Members of the Committee tried to pursue the truth about allegations of political impropriety or possible “kickback schemes” and money-for-nothing contracts. Our attempts to resolve these troubling questions once and for all through the evidence of additional key witnesses were prevented by a Committee vote in which the government majority overrode the wishes of other Committee members. Regrettably, this served to reinforce suspicions rather than to answer them.

The Report’s silence on this matter could leave Parliament with the impression that the committee was satisfied that it had completed its investigation into this affair. Many opposition members were not at all satisfied and spoke out strongly against concluding our study.
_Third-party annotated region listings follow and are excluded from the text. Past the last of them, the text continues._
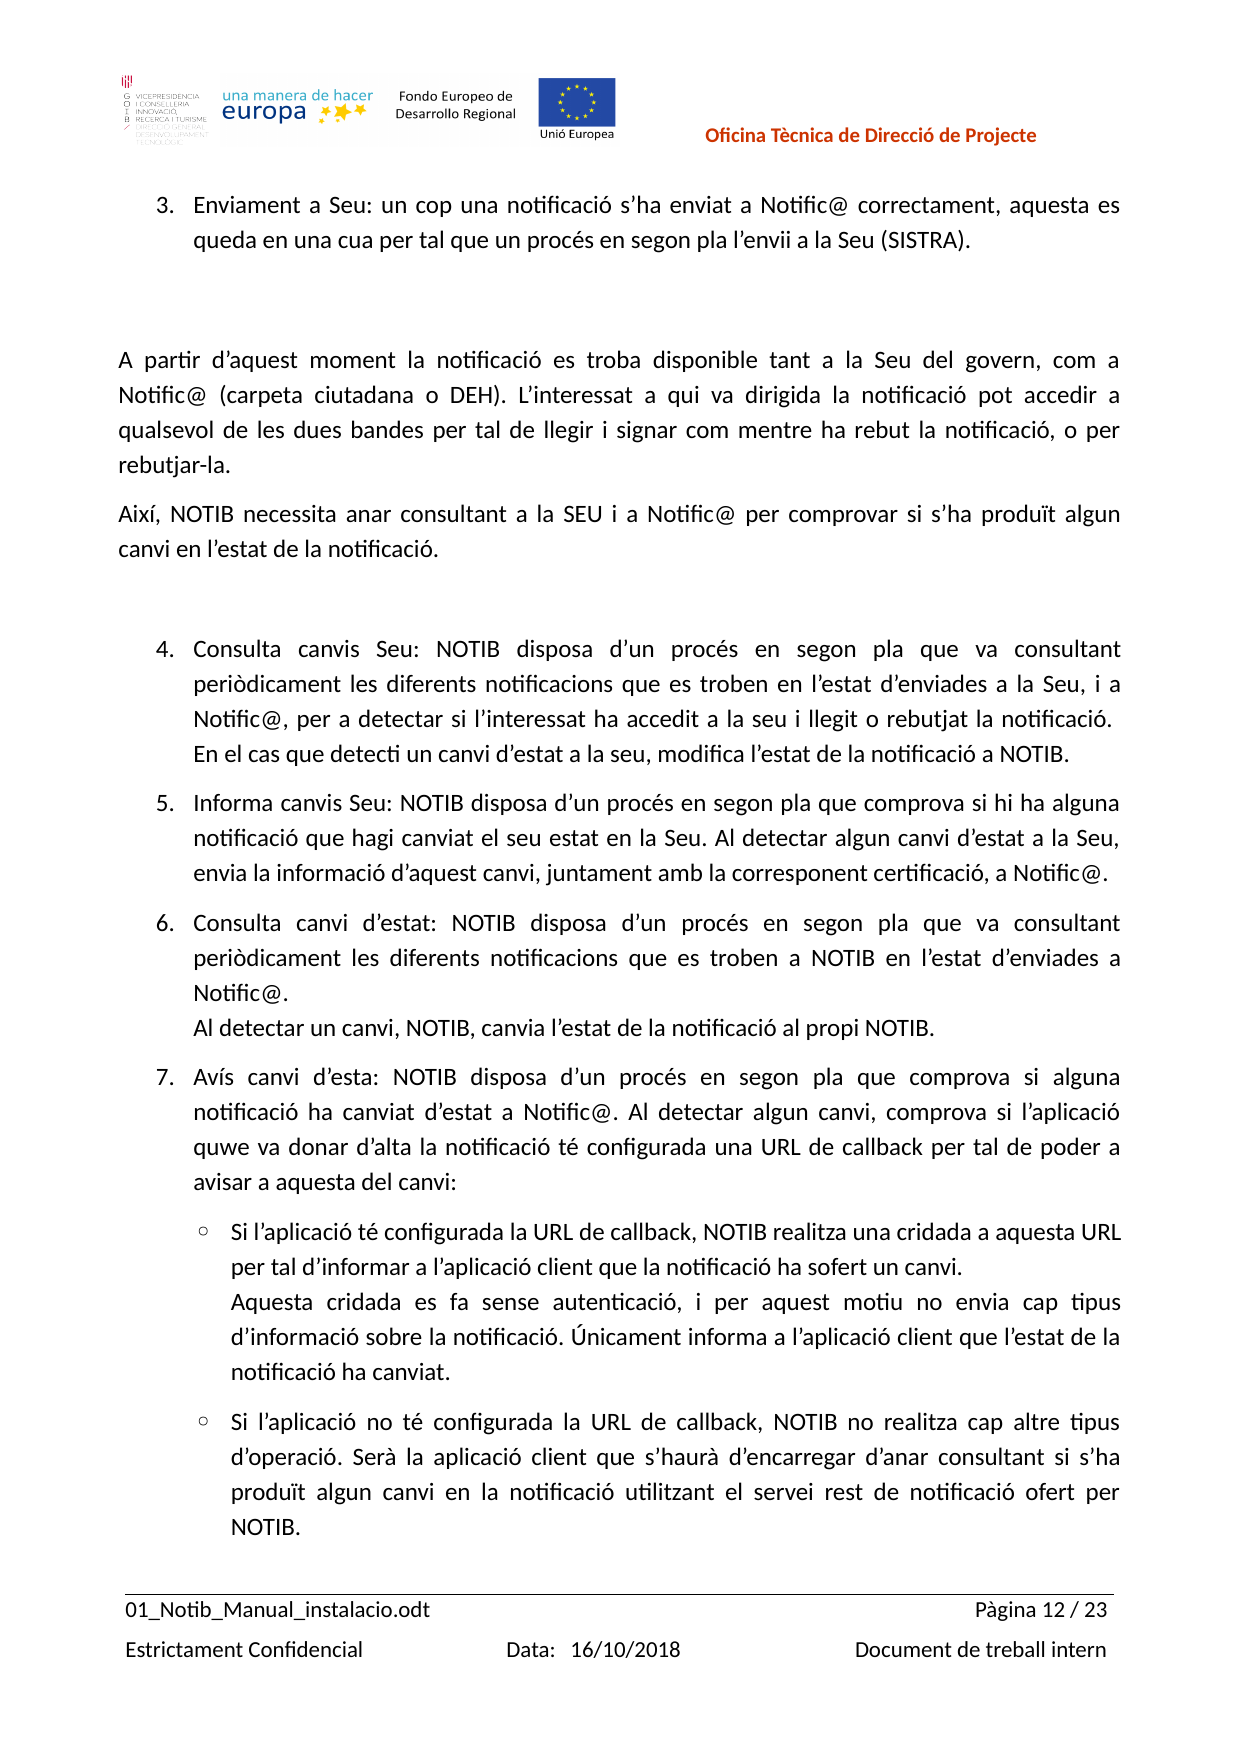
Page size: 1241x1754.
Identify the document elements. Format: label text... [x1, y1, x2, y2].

list Si l’aplicació té configurada la URL de callback, NOTIB realitza una cridada a aquesta URL per tal d’informar a l’aplicació client que la notificació ha sofert un canvi. Aquesta cridada es fa sense autenticació, i per aquest motiu no envia cap tipus d’informació sobre la notificació. Únicament informa a l’aplicació client que l’estat de la notificació ha canviat. [193, 1216, 1122, 1387]
text Així, NOTIB necessita anar consultant a la SEU i a Notific@ per comprovar si s’ha produït algun canvi en l’estat de la notificació. [118, 499, 1122, 564]
list Informa canvis Seu: NOTIB disposa d’un procés en segon pla que comprova si hi ha alguna notificació que hagi canviat el seu estat en la Seu. Al detectar algun canvi d’estat a la Seu, envia la informació d’aquest canvi, juntament amb la corresponent certificació, a Notific@. [156, 787, 1122, 888]
list Avís canvi d’esta: NOTIB disposa d’un procés en segon pla que comprova si alguna notificació ha canviat d’estat a Notific@. Al detectar algun canvi, comprova si l’aplicació quwe va donar d’alta la notificació té configurada una URL de callback per tal de poder a avisar a aquesta del canvi: [156, 1062, 1122, 1197]
text A partir d’aquest moment la notificació es troba disponible tant a la Seu del govern, com a Notific@ (carpeta ciutadana o DEH). L’interessat a qui va dirigida la notificació pot accedir a qualsevol de les dues bandes per tal de llegir i signar com mentre ha rebut la notificació, o per rebutjar-la. [118, 309, 1122, 479]
list Consulta canvis Seu: NOTIB disposa d’un procés en segon pla que va consultant periòdicament les diferents notificacions que es troben en l’estat d’enviades a la Seu, i a Notific@, per a detectar si l’interessat ha accedit a la seu i llegit o rebutjat la notificació. En el cas que detecti un canvi d’estat a la seu, modifica l’estat de la notificació a NOTIB. [156, 633, 1122, 768]
list Si l’aplicació no té configurada la URL de callback, NOTIB no realitza cap altre tipus d’operació. Serà la aplicació client que s’haurà d’encarregar d’anar consultant si s’ha produït algun canvi en la notificació utilitzant el servei rest de notificació ofert per NOTIB. [193, 1406, 1122, 1541]
list Enviament a Seu: un cop una notificació s’ha enviat a Notific@ correctament, aquesta es queda en una cua per tal que un procés en segon pla l’envii a la Seu (SISTRA). [156, 189, 1122, 290]
picture [219, 73, 621, 147]
list Consulta canvi d’estat: NOTIB disposa d’un procés en segon pla que va consultant periòdicament les diferents notificacions que es troben a NOTIB en l’estat d’enviades a Notific@. Al detectar un canvi, NOTIB, canvia l’estat de la notificació al propi NOTIB. [156, 907, 1122, 1042]
picture [118, 73, 213, 147]
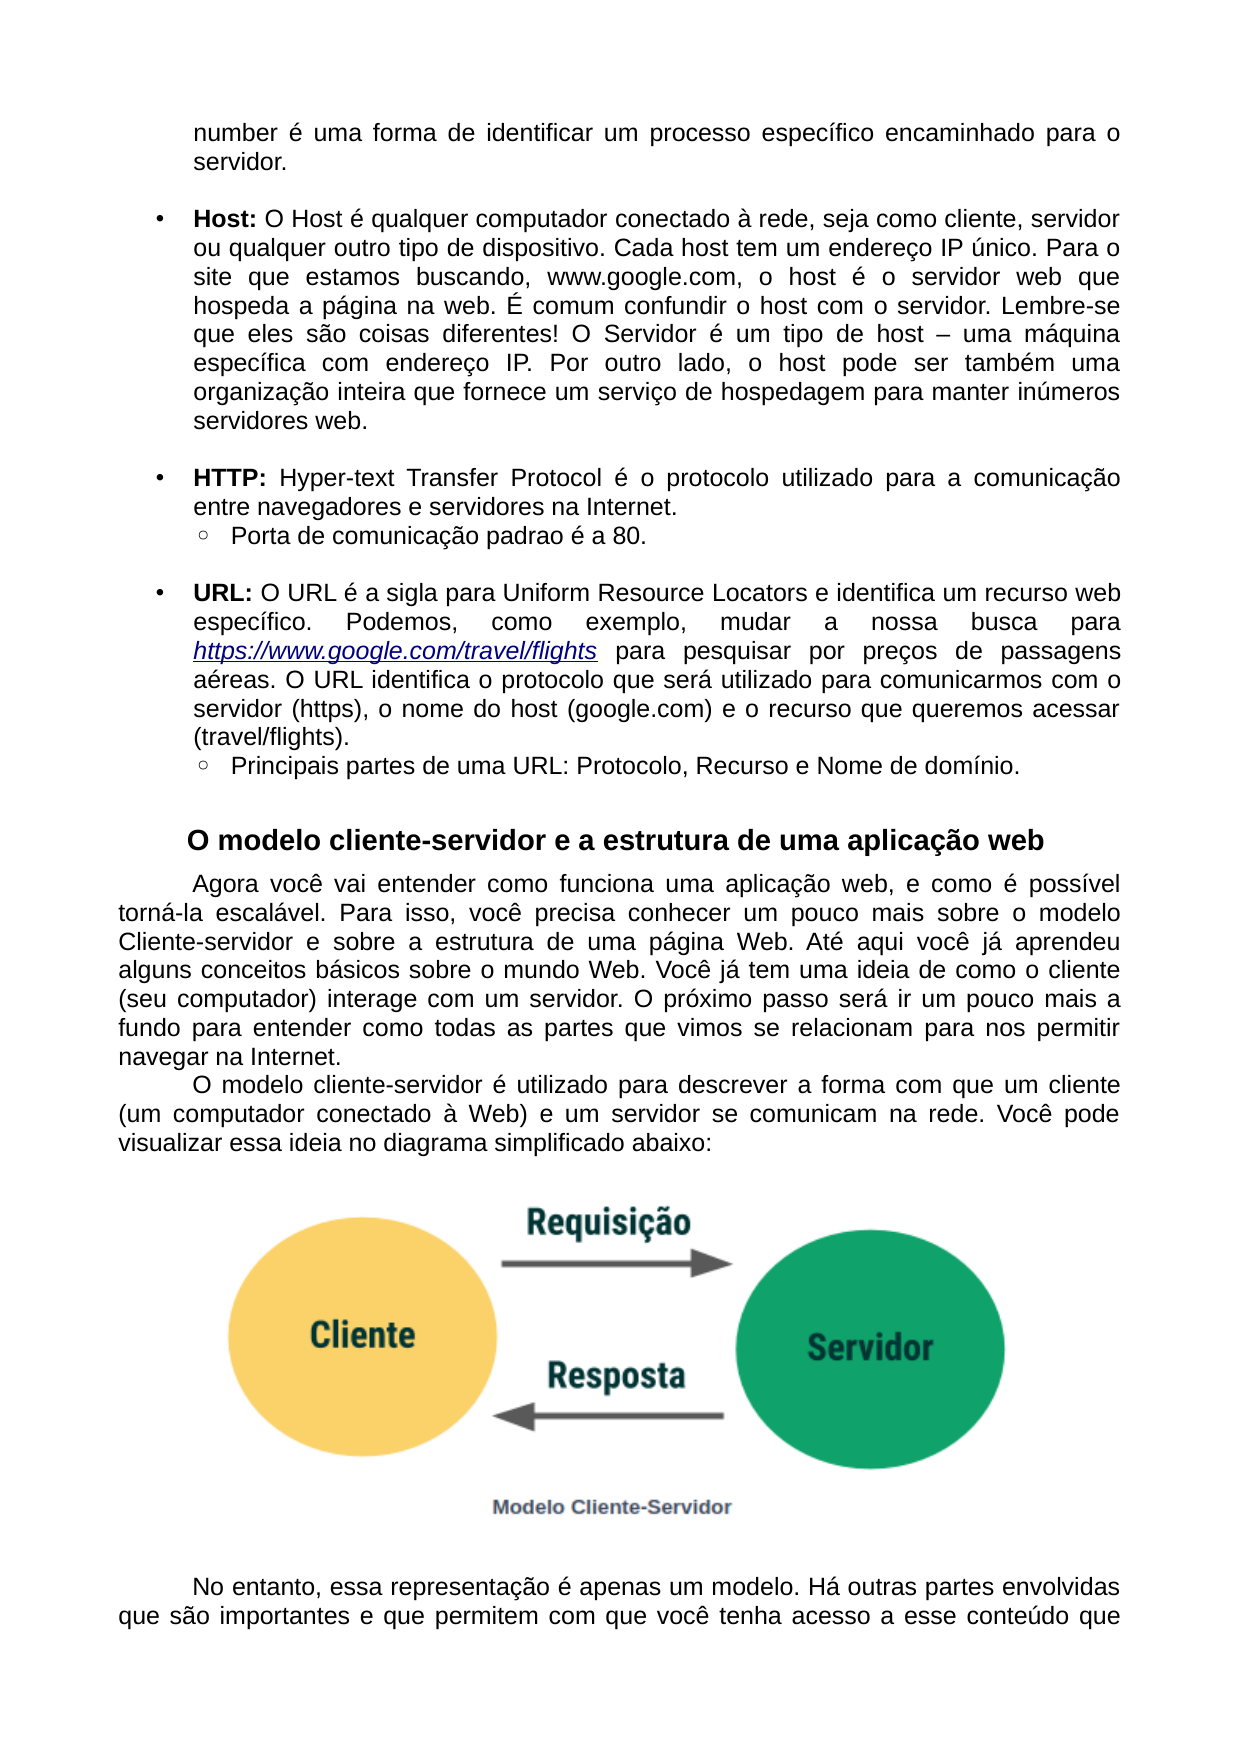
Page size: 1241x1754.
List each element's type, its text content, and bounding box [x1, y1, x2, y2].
It was felt that neither the RCMP investigation nor the further investigation of the Auditor General would have the ability to answer the important questions surrounding possible political interference and that only the continued work of the committee could unearth these facts on Parliament’s behalf.

New Democrats believe that while it is important to report to Parliament that rules were broken or ignored in the awarding of these contracts and to recommend measures that may preclude such abuse in the future, it is equally important to alert Parliament that there remain significant unexplored elements of this issue.

New Democrats further believe the Report should have recommended the introduction of substantial and comprehensive whistle-blower legislation instead of referring only to the Policy on the Internal Disclosure of Information Concerning Wrongdoing in the Workplace as an avenue of recourse for public servants. We do not believe the Internal Disclosure policy is adequate to give employees assurance that they can report wrongdoing without fear of reprisal, especially in matters as serious as the subject of this report. Instead we refer Parliament to the many Private Members Bills that have been developed on this subject in recent years and encourage the prompt adoption of such measures without delay.

It is our opinion that, as it stands, the Committee Report is incomplete in its accounting of the Committee’s work and that neither Parliament’s nor Canadians’ interests have been well served by this investigation into the Groupaction sponsorship advertising contracts.